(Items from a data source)

- Opening Delimiter -

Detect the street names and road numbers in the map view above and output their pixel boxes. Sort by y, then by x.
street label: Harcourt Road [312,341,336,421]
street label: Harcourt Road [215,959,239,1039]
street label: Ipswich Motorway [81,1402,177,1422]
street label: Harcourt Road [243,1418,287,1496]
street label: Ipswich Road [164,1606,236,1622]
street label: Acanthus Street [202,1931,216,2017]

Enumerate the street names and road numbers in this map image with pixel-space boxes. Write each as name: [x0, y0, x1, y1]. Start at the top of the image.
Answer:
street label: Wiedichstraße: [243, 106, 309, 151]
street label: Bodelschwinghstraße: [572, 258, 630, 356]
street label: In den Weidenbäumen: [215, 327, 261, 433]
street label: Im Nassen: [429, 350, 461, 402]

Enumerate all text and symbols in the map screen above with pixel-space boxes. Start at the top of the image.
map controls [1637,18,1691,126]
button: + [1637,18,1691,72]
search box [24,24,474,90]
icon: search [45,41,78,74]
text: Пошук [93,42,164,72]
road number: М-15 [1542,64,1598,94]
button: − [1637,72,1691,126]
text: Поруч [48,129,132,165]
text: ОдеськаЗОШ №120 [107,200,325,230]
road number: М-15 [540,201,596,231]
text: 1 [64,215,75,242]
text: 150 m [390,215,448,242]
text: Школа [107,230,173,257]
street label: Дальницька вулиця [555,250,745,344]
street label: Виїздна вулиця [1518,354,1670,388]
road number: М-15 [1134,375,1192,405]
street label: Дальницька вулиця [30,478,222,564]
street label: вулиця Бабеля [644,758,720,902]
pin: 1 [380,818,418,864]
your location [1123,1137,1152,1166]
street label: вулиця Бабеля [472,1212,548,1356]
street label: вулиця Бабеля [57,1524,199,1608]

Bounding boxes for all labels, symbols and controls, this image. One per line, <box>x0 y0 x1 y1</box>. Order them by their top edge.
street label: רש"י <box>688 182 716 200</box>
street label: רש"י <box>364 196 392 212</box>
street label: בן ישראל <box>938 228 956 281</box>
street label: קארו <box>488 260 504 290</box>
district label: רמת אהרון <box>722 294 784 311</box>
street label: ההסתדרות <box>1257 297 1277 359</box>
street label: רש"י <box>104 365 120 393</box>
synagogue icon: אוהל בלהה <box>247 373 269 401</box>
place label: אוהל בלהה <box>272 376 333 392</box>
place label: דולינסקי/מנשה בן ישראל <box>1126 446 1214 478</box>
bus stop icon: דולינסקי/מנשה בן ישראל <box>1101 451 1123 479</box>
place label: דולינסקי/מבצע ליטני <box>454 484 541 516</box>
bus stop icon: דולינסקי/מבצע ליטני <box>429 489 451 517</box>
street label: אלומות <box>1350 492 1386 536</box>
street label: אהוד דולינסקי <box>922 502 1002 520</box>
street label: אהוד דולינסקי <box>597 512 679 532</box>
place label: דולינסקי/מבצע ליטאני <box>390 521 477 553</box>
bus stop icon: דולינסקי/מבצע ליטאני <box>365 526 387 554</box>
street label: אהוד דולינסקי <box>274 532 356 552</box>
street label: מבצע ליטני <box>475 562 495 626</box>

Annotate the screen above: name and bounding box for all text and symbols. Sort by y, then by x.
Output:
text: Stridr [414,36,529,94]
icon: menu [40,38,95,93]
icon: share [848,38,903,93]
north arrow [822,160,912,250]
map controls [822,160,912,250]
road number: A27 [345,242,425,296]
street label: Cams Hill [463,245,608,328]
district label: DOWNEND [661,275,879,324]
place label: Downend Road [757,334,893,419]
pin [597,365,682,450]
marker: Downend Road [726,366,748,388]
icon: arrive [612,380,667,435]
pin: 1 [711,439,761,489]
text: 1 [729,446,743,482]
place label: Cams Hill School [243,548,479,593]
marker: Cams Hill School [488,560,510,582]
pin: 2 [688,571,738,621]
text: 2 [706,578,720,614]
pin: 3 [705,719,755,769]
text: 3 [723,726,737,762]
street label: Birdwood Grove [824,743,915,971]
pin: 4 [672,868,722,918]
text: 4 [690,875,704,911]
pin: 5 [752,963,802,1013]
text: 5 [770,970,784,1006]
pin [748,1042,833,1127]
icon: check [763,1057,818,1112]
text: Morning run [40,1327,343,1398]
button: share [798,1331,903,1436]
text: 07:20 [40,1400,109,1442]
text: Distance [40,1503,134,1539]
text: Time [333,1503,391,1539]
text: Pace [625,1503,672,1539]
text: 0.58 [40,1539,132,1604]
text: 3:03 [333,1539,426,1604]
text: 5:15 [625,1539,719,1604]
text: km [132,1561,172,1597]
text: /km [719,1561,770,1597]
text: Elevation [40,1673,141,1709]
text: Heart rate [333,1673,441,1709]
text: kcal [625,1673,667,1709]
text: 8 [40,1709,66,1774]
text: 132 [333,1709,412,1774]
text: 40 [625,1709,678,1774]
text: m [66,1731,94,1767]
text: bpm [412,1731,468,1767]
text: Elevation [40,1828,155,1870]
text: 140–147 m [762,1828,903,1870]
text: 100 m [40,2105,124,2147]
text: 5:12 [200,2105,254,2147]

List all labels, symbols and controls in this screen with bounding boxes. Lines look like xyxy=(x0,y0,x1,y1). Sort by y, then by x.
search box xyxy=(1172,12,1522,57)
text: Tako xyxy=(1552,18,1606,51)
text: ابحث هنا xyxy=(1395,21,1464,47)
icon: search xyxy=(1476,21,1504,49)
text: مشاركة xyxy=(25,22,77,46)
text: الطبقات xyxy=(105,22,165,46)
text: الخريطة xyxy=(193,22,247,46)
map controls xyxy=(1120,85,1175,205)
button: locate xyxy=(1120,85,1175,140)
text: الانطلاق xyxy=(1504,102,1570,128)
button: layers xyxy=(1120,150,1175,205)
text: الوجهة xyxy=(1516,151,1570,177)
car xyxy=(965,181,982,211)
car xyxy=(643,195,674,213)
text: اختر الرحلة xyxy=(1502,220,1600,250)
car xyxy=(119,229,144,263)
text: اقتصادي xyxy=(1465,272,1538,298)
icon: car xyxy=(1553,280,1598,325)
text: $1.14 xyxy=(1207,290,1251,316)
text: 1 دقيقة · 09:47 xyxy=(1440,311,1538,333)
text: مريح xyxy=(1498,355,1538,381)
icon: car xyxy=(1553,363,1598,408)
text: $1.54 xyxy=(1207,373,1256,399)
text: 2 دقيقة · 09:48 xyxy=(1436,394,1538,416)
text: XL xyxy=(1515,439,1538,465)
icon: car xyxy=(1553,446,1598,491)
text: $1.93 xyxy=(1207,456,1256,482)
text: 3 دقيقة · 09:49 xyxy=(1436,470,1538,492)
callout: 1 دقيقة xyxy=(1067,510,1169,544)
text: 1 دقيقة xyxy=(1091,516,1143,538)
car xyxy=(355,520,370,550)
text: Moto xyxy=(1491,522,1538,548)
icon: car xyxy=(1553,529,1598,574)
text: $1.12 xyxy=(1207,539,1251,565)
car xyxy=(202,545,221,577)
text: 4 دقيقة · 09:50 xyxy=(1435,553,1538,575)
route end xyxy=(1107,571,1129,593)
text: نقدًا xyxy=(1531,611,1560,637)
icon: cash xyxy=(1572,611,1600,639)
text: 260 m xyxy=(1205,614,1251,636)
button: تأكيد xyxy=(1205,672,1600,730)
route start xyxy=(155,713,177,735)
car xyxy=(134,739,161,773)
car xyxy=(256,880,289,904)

- Closing Delimiter -

§ TASK
An exact copy of every line above is what this asks for.

§ EXPECTED ANSWER
Detect the street names and road numbers in the map view above and output their pixel boxes. Sort by y, then by x.
street label: Harcourt Road [312,341,336,421]
street label: Harcourt Road [215,959,239,1039]
street label: Ipswich Motorway [81,1402,177,1422]
street label: Harcourt Road [243,1418,287,1496]
street label: Ipswich Road [164,1606,236,1622]
street label: Acanthus Street [202,1931,216,2017]

Enumerate the street names and road numbers in this map image with pixel-space boxes. Write each as name: [x0, y0, x1, y1]. Start at the top of the image.
Answer:
street label: Wiedichstraße: [243, 106, 309, 151]
street label: Bodelschwinghstraße: [572, 258, 630, 356]
street label: In den Weidenbäumen: [215, 327, 261, 433]
street label: Im Nassen: [429, 350, 461, 402]

Enumerate all text and symbols in the map screen above with pixel-space boxes. Start at the top of the image.
map controls [1637,18,1691,126]
button: + [1637,18,1691,72]
search box [24,24,474,90]
icon: search [45,41,78,74]
text: Пошук [93,42,164,72]
road number: М-15 [1542,64,1598,94]
button: − [1637,72,1691,126]
text: Поруч [48,129,132,165]
text: ОдеськаЗОШ №120 [107,200,325,230]
road number: М-15 [540,201,596,231]
text: 1 [64,215,75,242]
text: 150 m [390,215,448,242]
text: Школа [107,230,173,257]
street label: Дальницька вулиця [555,250,745,344]
street label: Виїздна вулиця [1518,354,1670,388]
road number: М-15 [1134,375,1192,405]
street label: Дальницька вулиця [30,478,222,564]
street label: вулиця Бабеля [644,758,720,902]
pin: 1 [380,818,418,864]
your location [1123,1137,1152,1166]
street label: вулиця Бабеля [472,1212,548,1356]
street label: вулиця Бабеля [57,1524,199,1608]

Bounding boxes for all labels, symbols and controls, this image. One per line, <box>x0 y0 x1 y1</box>. Order them by their top edge.
street label: רש"י <box>688 182 716 200</box>
street label: רש"י <box>364 196 392 212</box>
street label: בן ישראל <box>938 228 956 281</box>
street label: קארו <box>488 260 504 290</box>
district label: רמת אהרון <box>722 294 784 311</box>
street label: ההסתדרות <box>1257 297 1277 359</box>
street label: רש"י <box>104 365 120 393</box>
synagogue icon: אוהל בלהה <box>247 373 269 401</box>
place label: אוהל בלהה <box>272 376 333 392</box>
place label: דולינסקי/מנשה בן ישראל <box>1126 446 1214 478</box>
bus stop icon: דולינסקי/מנשה בן ישראל <box>1101 451 1123 479</box>
place label: דולינסקי/מבצע ליטני <box>454 484 541 516</box>
bus stop icon: דולינסקי/מבצע ליטני <box>429 489 451 517</box>
street label: אלומות <box>1350 492 1386 536</box>
street label: אהוד דולינסקי <box>922 502 1002 520</box>
street label: אהוד דולינסקי <box>597 512 679 532</box>
place label: דולינסקי/מבצע ליטאני <box>390 521 477 553</box>
bus stop icon: דולינסקי/מבצע ליטאני <box>365 526 387 554</box>
street label: אהוד דולינסקי <box>274 532 356 552</box>
street label: מבצע ליטני <box>475 562 495 626</box>

Annotate the screen above: name and bounding box for all text and symbols. Sort by y, then by x.
Output:
text: Stridr [414,36,529,94]
icon: menu [40,38,95,93]
icon: share [848,38,903,93]
north arrow [822,160,912,250]
map controls [822,160,912,250]
road number: A27 [345,242,425,296]
street label: Cams Hill [463,245,608,328]
district label: DOWNEND [661,275,879,324]
place label: Downend Road [757,334,893,419]
pin [597,365,682,450]
marker: Downend Road [726,366,748,388]
icon: arrive [612,380,667,435]
pin: 1 [711,439,761,489]
text: 1 [729,446,743,482]
place label: Cams Hill School [243,548,479,593]
marker: Cams Hill School [488,560,510,582]
pin: 2 [688,571,738,621]
text: 2 [706,578,720,614]
pin: 3 [705,719,755,769]
text: 3 [723,726,737,762]
street label: Birdwood Grove [824,743,915,971]
pin: 4 [672,868,722,918]
text: 4 [690,875,704,911]
pin: 5 [752,963,802,1013]
text: 5 [770,970,784,1006]
pin [748,1042,833,1127]
icon: check [763,1057,818,1112]
text: Morning run [40,1327,343,1398]
button: share [798,1331,903,1436]
text: 07:20 [40,1400,109,1442]
text: Distance [40,1503,134,1539]
text: Time [333,1503,391,1539]
text: Pace [625,1503,672,1539]
text: 0.58 [40,1539,132,1604]
text: 3:03 [333,1539,426,1604]
text: 5:15 [625,1539,719,1604]
text: km [132,1561,172,1597]
text: /km [719,1561,770,1597]
text: Elevation [40,1673,141,1709]
text: Heart rate [333,1673,441,1709]
text: kcal [625,1673,667,1709]
text: 8 [40,1709,66,1774]
text: 132 [333,1709,412,1774]
text: 40 [625,1709,678,1774]
text: m [66,1731,94,1767]
text: bpm [412,1731,468,1767]
text: Elevation [40,1828,155,1870]
text: 140–147 m [762,1828,903,1870]
text: 100 m [40,2105,124,2147]
text: 5:12 [200,2105,254,2147]

List all labels, symbols and controls in this screen with bounding boxes. Lines look like xyxy=(x0,y0,x1,y1). Sort by y, then by x.
search box xyxy=(1172,12,1522,57)
text: Tako xyxy=(1552,18,1606,51)
text: ابحث هنا xyxy=(1395,21,1464,47)
icon: search xyxy=(1476,21,1504,49)
text: مشاركة xyxy=(25,22,77,46)
text: الطبقات xyxy=(105,22,165,46)
text: الخريطة xyxy=(193,22,247,46)
map controls xyxy=(1120,85,1175,205)
button: locate xyxy=(1120,85,1175,140)
text: الانطلاق xyxy=(1504,102,1570,128)
button: layers xyxy=(1120,150,1175,205)
text: الوجهة xyxy=(1516,151,1570,177)
car xyxy=(965,181,982,211)
car xyxy=(643,195,674,213)
text: اختر الرحلة xyxy=(1502,220,1600,250)
car xyxy=(119,229,144,263)
text: اقتصادي xyxy=(1465,272,1538,298)
icon: car xyxy=(1553,280,1598,325)
text: $1.14 xyxy=(1207,290,1251,316)
text: 1 دقيقة · 09:47 xyxy=(1440,311,1538,333)
text: مريح xyxy=(1498,355,1538,381)
icon: car xyxy=(1553,363,1598,408)
text: $1.54 xyxy=(1207,373,1256,399)
text: 2 دقيقة · 09:48 xyxy=(1436,394,1538,416)
text: XL xyxy=(1515,439,1538,465)
icon: car xyxy=(1553,446,1598,491)
text: $1.93 xyxy=(1207,456,1256,482)
text: 3 دقيقة · 09:49 xyxy=(1436,470,1538,492)
callout: 1 دقيقة xyxy=(1067,510,1169,544)
text: 1 دقيقة xyxy=(1091,516,1143,538)
car xyxy=(355,520,370,550)
text: Moto xyxy=(1491,522,1538,548)
icon: car xyxy=(1553,529,1598,574)
text: $1.12 xyxy=(1207,539,1251,565)
car xyxy=(202,545,221,577)
text: 4 دقيقة · 09:50 xyxy=(1435,553,1538,575)
route end xyxy=(1107,571,1129,593)
text: نقدًا xyxy=(1531,611,1560,637)
icon: cash xyxy=(1572,611,1600,639)
text: 260 m xyxy=(1205,614,1251,636)
button: تأكيد xyxy=(1205,672,1600,730)
route start xyxy=(155,713,177,735)
car xyxy=(134,739,161,773)
car xyxy=(256,880,289,904)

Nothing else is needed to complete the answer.